My impression is that PPC was a poor fit. Pediatric cancer is not something most people think about until they have a personal connection to the issue. If a search query is a digital signal for this situation, it’s a fine judgement call to discern the appropriate way to reach out.

Our data did not offer great answers. The majority of search terms were dominated by national and regional pediatric cancer treatment centers. The next tranche revolved around information about diagnoses, treatments, and alternatives. Art therapy for pediatric cancer was too niche to be discerned from Google's search data.

We did better with ads and landing pages for volunteers. While no single campaign stood out, it seemed the aggregate effort of ads, targeted landing pages, and targeted copy in relevant sections got us volunteers both locally and out of state.

Accommodating Growth

By 2016, K&A expanded to regular workshops at 2 Bay Area Hospitals in addition to regular monthly destination workshops. With 150+ volunteers, they needed software solutions for managing them.  

Kids & Art relied on several free or low-cost products in concert knowing full well that it's difficult for most people to jump between products.

Example of an Eventbrite signup page for a workshop by Oliver Klink.
[Fig 08] Eventbrite Signup for Destination Workshops
Sample Signup Genius page for a workshop at UCSF.
[Fig 09] Signup Genius Page for Hospital Volunteers

K&A relied on Eventbright and Signup Genius to organize its workshops. They were simple and low cost but it was an ordeal to extract and collect data from multiple sources.

Being based near Silicon Valley, all in-one solutions are constantly being pitched to us and evaluated. We want to manage donors, volunteers, workshop participants, run fundraisers and sell products. There are several providers in the non-profit space that address these goals but it was difficult to match our needs out of the box:

In 2018 Kids & Art partnered with a startup to manage volunteers and donations in one place in the hope that new features in their roadmap would match K&A's needs.

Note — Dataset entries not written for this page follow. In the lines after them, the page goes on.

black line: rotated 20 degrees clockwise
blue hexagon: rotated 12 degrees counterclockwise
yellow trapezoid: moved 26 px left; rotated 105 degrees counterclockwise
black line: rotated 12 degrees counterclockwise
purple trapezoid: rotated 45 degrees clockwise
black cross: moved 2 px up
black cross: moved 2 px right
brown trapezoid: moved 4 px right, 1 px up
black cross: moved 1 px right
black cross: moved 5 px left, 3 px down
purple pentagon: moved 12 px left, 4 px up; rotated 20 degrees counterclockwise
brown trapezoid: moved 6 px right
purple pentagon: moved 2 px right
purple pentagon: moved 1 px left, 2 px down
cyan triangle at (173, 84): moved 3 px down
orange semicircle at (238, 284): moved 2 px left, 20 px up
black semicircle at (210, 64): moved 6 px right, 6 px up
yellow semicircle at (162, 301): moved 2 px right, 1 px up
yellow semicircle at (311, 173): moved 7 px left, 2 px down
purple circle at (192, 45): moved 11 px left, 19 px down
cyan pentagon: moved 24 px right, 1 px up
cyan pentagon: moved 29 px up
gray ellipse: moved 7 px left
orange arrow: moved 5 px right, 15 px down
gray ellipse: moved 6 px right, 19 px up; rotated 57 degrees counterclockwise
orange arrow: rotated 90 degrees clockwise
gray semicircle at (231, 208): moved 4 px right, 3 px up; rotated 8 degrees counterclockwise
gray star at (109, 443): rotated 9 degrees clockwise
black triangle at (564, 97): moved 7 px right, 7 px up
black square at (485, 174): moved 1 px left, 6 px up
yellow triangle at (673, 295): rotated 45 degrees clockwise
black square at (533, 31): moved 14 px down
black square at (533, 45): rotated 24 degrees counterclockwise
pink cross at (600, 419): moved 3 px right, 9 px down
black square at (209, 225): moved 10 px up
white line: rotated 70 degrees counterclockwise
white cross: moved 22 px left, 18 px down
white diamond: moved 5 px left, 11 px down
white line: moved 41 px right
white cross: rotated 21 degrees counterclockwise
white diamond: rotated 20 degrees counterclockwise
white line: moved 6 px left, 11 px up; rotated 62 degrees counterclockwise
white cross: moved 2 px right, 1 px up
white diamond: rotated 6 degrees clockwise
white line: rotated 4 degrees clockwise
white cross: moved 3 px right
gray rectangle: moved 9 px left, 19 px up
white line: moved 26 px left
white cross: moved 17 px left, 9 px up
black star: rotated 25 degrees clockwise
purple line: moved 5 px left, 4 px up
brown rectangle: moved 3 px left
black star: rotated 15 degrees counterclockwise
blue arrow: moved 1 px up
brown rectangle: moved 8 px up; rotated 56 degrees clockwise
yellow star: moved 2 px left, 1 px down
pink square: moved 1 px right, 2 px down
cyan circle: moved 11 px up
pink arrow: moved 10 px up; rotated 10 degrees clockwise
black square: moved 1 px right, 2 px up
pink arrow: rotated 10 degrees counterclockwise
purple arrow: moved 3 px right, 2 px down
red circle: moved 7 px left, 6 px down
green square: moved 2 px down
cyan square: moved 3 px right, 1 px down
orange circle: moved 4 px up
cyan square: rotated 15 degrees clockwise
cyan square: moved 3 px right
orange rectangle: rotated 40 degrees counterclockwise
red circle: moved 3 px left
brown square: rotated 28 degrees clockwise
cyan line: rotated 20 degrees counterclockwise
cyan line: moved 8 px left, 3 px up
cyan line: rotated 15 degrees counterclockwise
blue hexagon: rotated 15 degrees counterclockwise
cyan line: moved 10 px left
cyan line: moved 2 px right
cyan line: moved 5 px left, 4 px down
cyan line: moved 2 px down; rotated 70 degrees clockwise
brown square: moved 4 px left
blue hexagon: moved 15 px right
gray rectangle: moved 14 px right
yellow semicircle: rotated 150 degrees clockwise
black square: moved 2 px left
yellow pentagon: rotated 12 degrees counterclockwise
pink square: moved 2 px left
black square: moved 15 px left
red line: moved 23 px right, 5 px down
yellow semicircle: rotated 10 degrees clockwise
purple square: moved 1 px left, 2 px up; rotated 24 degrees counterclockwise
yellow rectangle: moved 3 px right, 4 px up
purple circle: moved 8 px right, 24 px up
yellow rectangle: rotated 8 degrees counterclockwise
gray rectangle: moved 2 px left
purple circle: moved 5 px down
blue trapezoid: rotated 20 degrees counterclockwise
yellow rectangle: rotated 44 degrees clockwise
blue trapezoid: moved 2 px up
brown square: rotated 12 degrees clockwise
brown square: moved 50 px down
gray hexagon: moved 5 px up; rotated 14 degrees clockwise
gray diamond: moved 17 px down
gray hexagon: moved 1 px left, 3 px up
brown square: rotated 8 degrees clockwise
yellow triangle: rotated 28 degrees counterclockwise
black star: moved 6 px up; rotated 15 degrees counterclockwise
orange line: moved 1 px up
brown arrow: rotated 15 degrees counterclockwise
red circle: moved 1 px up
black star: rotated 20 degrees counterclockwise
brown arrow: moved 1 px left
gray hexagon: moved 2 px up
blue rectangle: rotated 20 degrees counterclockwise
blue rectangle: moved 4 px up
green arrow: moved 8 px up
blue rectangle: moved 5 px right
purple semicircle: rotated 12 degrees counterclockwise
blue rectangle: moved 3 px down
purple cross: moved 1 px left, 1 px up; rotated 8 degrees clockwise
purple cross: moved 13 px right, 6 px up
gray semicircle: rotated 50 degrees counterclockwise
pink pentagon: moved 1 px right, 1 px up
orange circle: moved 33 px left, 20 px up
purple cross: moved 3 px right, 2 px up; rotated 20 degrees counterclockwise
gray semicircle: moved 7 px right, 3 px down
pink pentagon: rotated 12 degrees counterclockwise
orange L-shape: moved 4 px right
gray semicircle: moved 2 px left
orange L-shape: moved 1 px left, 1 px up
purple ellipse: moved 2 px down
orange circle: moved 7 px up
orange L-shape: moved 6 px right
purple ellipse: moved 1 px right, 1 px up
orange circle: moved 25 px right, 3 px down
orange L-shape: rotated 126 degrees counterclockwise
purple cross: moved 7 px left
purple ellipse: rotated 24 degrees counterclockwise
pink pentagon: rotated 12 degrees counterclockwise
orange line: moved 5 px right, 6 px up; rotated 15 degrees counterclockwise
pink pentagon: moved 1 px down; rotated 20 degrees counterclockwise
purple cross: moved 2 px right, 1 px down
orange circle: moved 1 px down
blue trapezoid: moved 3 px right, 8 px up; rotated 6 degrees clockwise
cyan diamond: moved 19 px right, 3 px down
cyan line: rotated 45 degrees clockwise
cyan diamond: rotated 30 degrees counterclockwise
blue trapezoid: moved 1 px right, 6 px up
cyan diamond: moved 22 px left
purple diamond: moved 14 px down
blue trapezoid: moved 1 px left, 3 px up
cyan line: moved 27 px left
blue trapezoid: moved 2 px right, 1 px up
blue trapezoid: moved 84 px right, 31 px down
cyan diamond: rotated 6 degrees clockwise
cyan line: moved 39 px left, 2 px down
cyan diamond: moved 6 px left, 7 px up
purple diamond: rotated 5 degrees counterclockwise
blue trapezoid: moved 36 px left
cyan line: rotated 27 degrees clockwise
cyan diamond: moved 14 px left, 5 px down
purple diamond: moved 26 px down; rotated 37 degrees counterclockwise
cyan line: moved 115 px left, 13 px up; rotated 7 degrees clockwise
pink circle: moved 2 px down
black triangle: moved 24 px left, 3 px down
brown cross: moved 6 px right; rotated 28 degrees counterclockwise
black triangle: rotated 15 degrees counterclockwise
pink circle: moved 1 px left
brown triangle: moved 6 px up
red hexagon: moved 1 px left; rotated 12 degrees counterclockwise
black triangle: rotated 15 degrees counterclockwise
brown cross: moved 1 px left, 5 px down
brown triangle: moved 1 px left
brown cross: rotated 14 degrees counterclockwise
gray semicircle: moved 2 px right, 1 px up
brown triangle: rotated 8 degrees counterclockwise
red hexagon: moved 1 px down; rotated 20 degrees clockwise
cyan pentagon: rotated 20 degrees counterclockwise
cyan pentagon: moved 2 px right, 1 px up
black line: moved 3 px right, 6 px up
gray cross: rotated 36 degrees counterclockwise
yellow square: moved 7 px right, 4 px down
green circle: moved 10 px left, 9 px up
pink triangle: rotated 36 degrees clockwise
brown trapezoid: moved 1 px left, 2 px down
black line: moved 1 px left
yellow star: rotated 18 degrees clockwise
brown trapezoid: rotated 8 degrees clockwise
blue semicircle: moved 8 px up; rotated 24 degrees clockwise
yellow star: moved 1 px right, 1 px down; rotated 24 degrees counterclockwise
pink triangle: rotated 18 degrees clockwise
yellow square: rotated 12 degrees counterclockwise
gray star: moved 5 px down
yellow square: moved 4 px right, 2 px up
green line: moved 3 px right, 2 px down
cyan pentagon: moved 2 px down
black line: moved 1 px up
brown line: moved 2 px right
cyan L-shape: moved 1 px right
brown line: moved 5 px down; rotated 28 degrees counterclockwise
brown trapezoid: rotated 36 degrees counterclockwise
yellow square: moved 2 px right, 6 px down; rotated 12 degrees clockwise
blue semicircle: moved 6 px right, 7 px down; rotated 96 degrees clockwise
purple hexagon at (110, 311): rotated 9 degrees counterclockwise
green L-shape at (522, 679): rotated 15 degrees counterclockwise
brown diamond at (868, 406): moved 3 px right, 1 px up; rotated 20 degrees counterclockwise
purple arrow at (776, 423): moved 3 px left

My long working relationship with Kids & Art was an indirect casualty of Covid. In-person workshops were cancelled to avoid putting immunocompromised patients at risk. Kids & Art held online workshops on zoom during the pandemic.

Afterwards there was a push to develop a proprietary video conferencing platform integrated with a partially gated Wordpress based website in 2022. I felt out of sync with this new direction so we parted ways amicably.